Get Set For Grayling Fishing This SeasonPublished: 30th September 2019 | Author: Phillippa Hake
With yet another successful trout season coming to an end in the UK and a definite autumnal feel in the air, many river anglers attention will switch to grayling fishing. We’re lucky enough to have rivers in the UK with brilliant numbers of wild grayling. There’s something about a crisp winters morning, blowing the cobwebs off the thermals and a days grayling fishing that I just love. Being rewarded when you see that distinctive dorsal fin slide over your net that’s what it’s all about!
On a typical day targeting these fish, my set up would be to fish euro nymph style, a popular method when fly fishing for grayling. I use a 10ft 4# rod with a french leader and braided sight indicator which will soon be available from Fulling Mill. The French leader has advantages such as little to zero drag when drifting your flies as well as the ability to get your flies to the depths you need them.
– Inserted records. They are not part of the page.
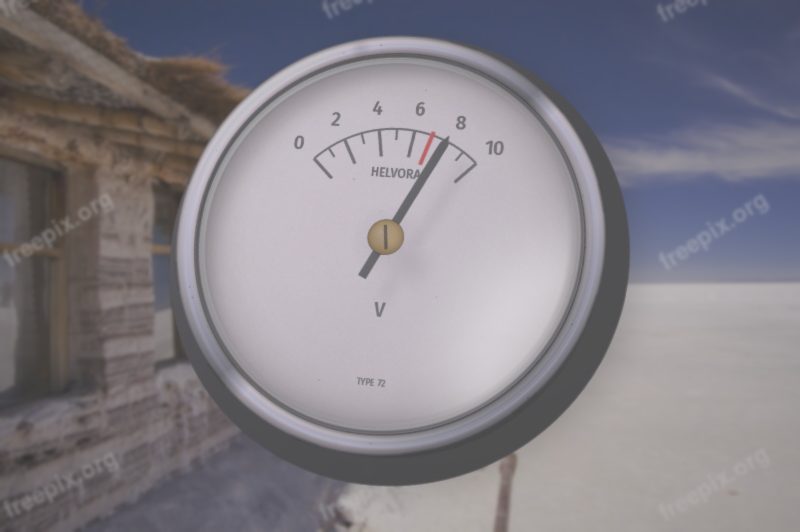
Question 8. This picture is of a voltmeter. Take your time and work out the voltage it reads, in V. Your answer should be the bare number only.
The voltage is 8
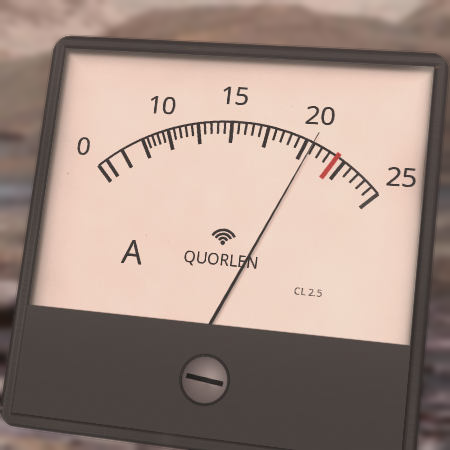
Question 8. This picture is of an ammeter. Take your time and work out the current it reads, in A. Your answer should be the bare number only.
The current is 20.5
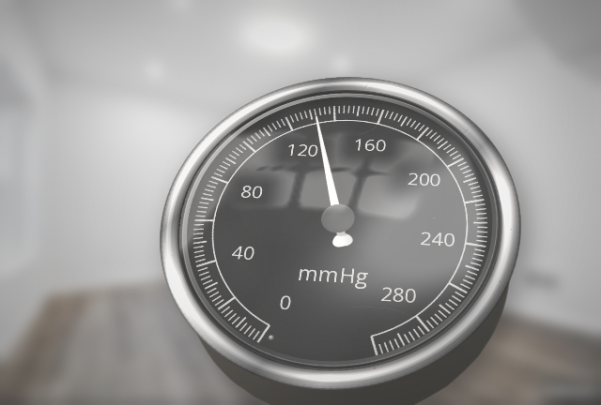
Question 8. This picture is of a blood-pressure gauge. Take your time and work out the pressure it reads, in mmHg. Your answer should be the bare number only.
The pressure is 132
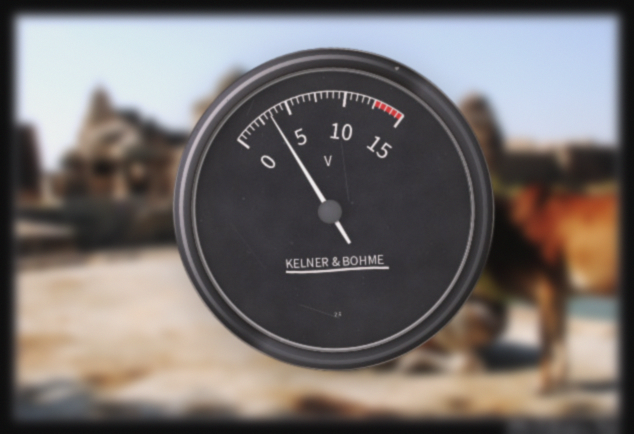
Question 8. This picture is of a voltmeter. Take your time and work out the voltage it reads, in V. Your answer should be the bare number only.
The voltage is 3.5
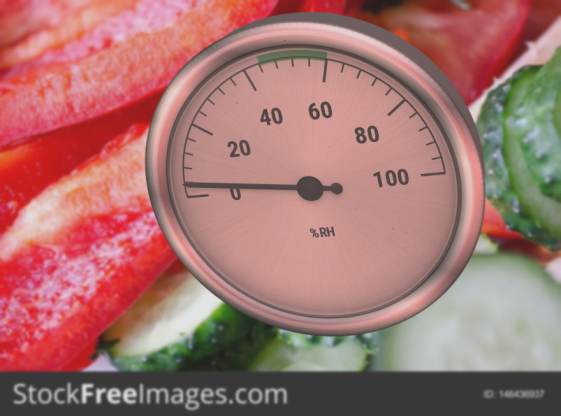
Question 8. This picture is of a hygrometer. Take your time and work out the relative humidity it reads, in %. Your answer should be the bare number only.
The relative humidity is 4
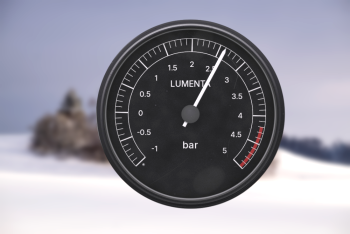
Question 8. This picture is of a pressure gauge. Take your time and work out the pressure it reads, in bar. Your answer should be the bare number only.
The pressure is 2.6
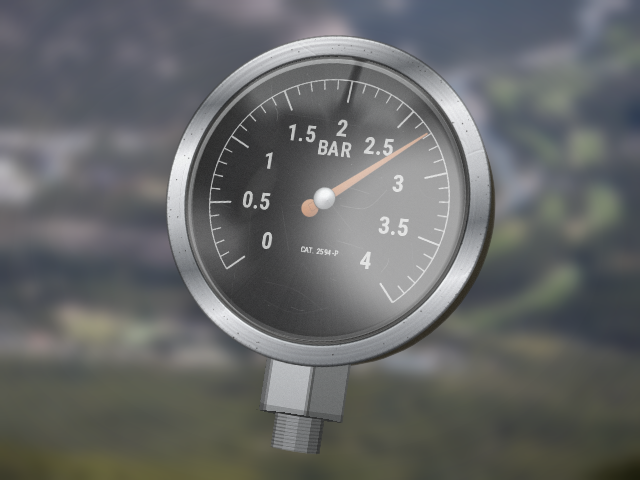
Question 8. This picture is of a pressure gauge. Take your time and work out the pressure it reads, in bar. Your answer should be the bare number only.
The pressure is 2.7
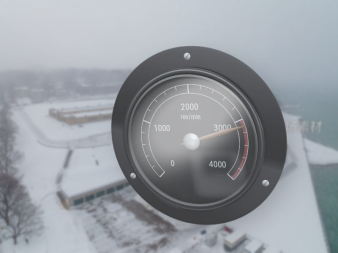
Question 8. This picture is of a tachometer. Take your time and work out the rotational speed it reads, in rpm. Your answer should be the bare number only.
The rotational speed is 3100
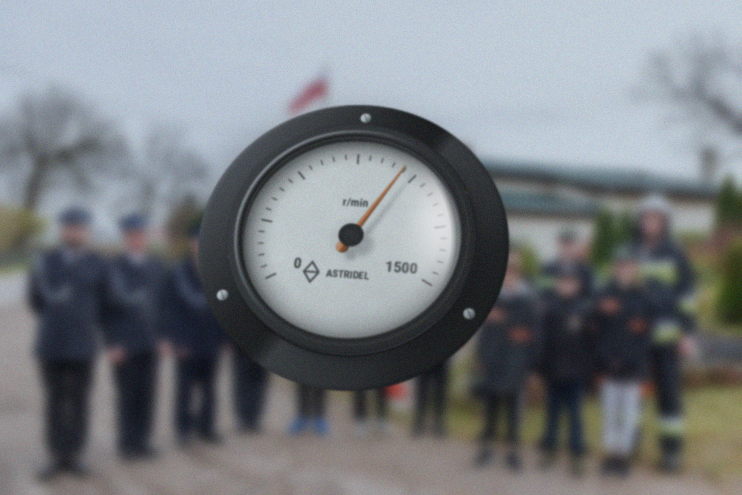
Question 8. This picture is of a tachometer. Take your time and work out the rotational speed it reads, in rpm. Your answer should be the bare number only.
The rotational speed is 950
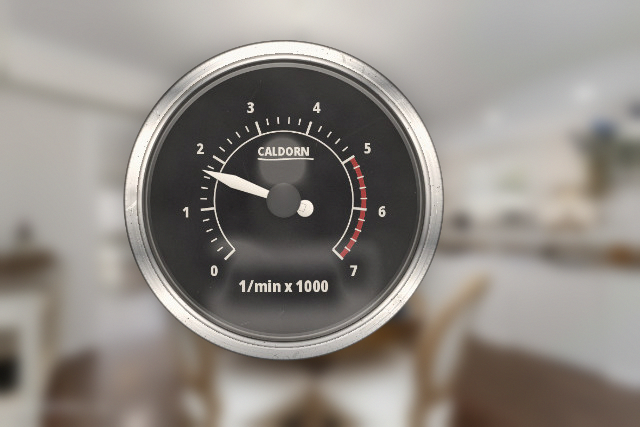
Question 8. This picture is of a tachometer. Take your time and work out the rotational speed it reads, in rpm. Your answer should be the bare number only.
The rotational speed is 1700
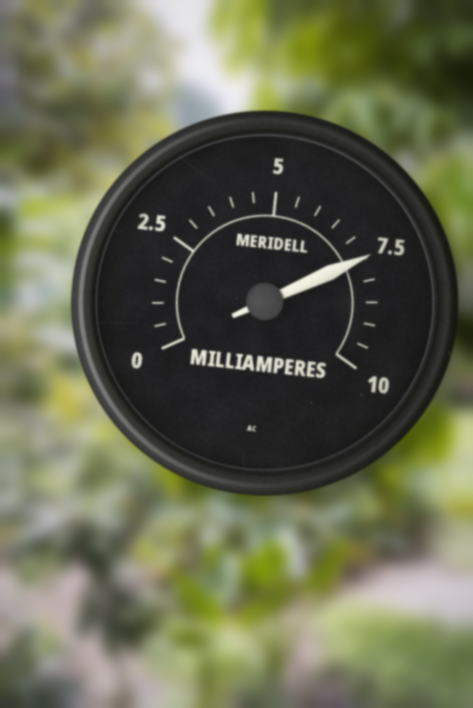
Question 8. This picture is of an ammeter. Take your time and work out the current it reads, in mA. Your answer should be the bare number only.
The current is 7.5
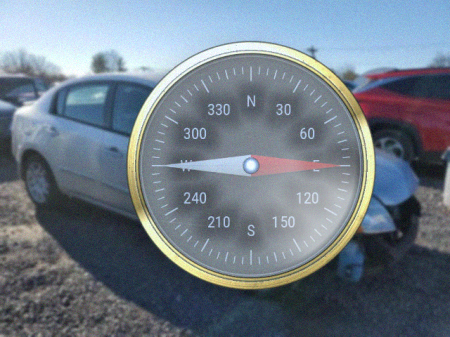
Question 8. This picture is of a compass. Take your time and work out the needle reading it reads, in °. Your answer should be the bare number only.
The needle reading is 90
When it comes to grayling flies I usually opt for a 2 fly cast of jig nymphs. Using jig patterns really minimises your chances of hooking the bottom of the river as they fish upside down. From the indicator, I use around 3ft of Fulling Mill Fluorocarbon tippet to the first fly, on the dropper, a size 16 Pink Tag Jig and 2ft below that on point, a KJ CDC Red Tag Nymph size 16.
Grayling will often shoal together in the deeper pools on really cold days, where some weighted nymphs will be your port of call, but, don’t hesitate to fish right under your feet, you might surprise your self with a few fish right close to the banks.
Love them or hate them, squirmy worms are simply super effective grayling flies. Coming in all different fluorescent colours, red and pink are certainly the most favoured. It fishes extremely well in both clear and coloured water, and can often tempt those ‘impossible’ fish.
On mild days, albeit hatches may be sparse it is worth fishing the duo method. A great way of searching water and finding fish in nice bubbly pocket water. My go-to set up is a big bushy, buoyant dry fly, such as a sedge or Klinkhammer with a nymph suspended underneath. Olive quill nymphs and copper pheasant tails are proven fish catchers.
If you’re lucky enough to catch your self a bigger fish, don’t forget to give it the rest it needs before getting the camera out and releasing it. If you are wanting to photograph the fish allow time to recover, wet your hands, support the fish in the palm of your hands, get your image and hold the fish in the water for it to swim away safely.